California's Proposition 19
Proposition 19 was passed in the November election. It makes a number of changes to California law that impact the ability of parents to transfer real property to children without that property being reassessed for property tax purposes. The law applies to transfers of real property after February 15, 2021.
Existing Law Pre-Prop 19
Before Prop 19 takes effect, parents were allowed to transfer real estate in two circumstances to children (including trusts for their benefit) without the transfer being deemed a "change in ownership" for property tax purposes. That means that the transfer could take effect with the transferee child keeping the transferee parent's property tax base. In English, that means property taxes would remain unchanged.
Those two circumstances were:
- Any transfer of a principal residence to children (or trusts for their benefit) was completely exempt from property tax reassessment (the "Principal Residence Exception").
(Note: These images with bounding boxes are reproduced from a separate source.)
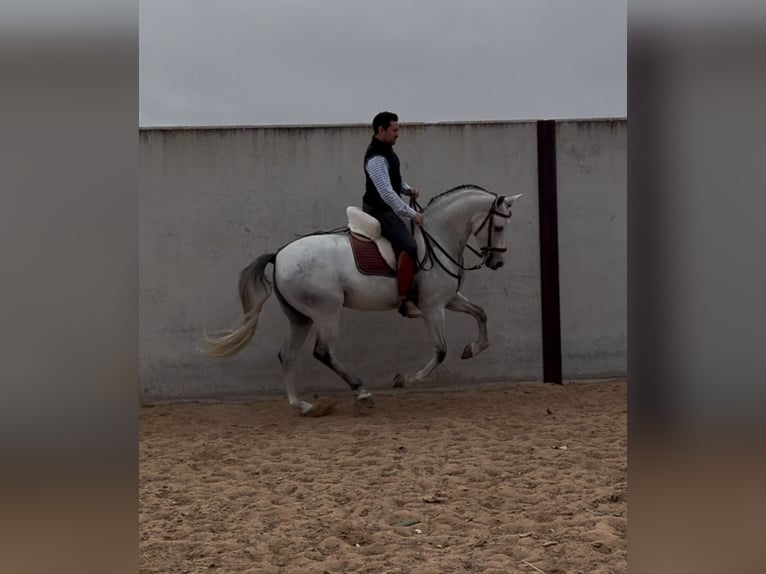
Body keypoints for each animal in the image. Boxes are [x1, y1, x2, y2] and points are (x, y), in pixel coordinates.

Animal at [202, 185, 522, 415]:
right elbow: (441, 351)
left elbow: (481, 313)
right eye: (499, 227)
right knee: (323, 352)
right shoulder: (433, 307)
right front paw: (405, 379)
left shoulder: (449, 299)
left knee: (287, 354)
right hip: (326, 312)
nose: (497, 262)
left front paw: (473, 348)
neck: (437, 237)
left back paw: (303, 405)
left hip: (300, 317)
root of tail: (279, 255)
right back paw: (362, 392)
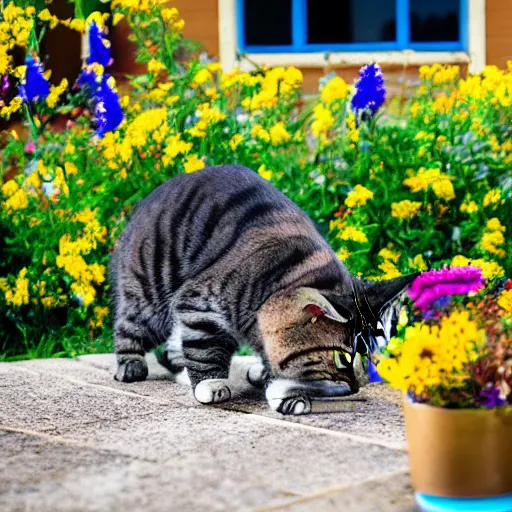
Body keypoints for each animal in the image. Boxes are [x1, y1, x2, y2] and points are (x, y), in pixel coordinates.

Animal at [111, 166, 416, 414]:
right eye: (343, 358)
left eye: (377, 358)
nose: (357, 386)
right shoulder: (199, 301)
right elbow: (204, 346)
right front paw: (210, 384)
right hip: (152, 293)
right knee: (131, 324)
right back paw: (131, 365)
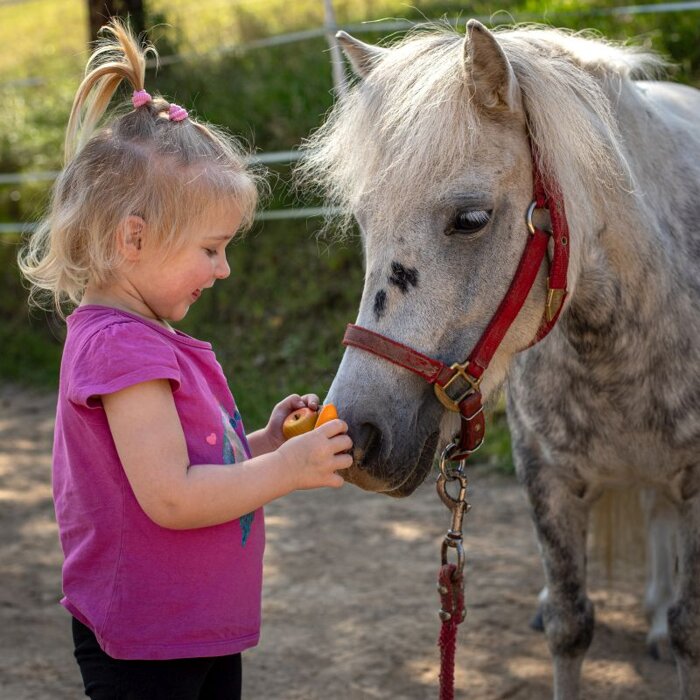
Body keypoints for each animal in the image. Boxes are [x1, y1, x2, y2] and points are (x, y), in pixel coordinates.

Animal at [300, 19, 700, 700]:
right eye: (363, 220)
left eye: (471, 219)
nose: (359, 433)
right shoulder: (545, 474)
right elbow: (569, 625)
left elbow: (687, 634)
Children did not have to reside in the residence after the transfer for this exception to apply.
- Any transfer of up to $1,000,000 of assessed value of other property to children (or trusts for their benefit) was also exempt from property tax reassessment (the "Other Property Exception").
The exceptions were only available for transfers of real property, not for interests in entities owning real property. For that reason, some parents kept properties outside of entities so that these exceptions would be available to them.
Prop 19 Changes
Proposition 19 eliminates the Other Property Exception in its entirety.
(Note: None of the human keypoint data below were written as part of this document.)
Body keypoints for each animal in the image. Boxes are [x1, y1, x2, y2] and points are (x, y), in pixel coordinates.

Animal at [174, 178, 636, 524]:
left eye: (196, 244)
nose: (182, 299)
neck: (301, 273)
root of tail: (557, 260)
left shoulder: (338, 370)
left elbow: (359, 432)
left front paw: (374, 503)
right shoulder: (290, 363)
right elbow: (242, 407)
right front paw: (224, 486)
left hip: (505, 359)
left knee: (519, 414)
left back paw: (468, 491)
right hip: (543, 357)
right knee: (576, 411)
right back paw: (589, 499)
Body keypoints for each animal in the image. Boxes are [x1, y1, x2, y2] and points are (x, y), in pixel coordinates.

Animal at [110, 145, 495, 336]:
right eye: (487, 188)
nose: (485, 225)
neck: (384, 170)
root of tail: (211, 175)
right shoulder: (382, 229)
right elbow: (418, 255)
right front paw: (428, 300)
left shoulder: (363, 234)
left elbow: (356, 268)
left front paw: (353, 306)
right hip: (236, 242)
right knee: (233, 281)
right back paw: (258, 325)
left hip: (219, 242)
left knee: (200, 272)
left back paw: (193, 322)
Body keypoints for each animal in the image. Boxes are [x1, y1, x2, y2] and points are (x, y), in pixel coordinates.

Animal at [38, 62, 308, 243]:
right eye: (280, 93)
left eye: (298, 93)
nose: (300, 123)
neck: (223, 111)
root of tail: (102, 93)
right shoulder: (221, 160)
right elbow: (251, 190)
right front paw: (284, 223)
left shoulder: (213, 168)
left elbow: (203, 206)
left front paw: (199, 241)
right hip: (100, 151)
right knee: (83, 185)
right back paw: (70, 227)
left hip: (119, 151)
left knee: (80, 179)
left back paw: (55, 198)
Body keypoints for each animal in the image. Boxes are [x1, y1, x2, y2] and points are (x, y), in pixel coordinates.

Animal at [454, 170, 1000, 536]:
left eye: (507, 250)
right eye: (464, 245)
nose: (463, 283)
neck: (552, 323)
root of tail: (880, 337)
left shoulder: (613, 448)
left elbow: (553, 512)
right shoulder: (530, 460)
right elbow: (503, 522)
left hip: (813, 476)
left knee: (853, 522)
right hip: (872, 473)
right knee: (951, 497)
The Principal Residence Exception is limited in two ways:
- Children must reside in the principal residence after the transfer in order to be eligible for the exception.
- If the increase in value of the principal residence at the time of transfer is less than $1,000,000 more than its assessed value, so long as the children reside in the residence after the transfer there is no property tax reassessment. However, if the increase in value of the principal residence at the time of the transfer is greater than $1,000,000 more than the assessed value, the property is reassessed at its fair value minus $1,000,000 (so long as the children reside there after the transfer). (The $1,000,000 amount is adjusted by inflation according to the statute each year.)
If you would like to make a transfer that takes advantage of the existing rules before Proposition 19 takes effect, you should do so before February 16, 2021.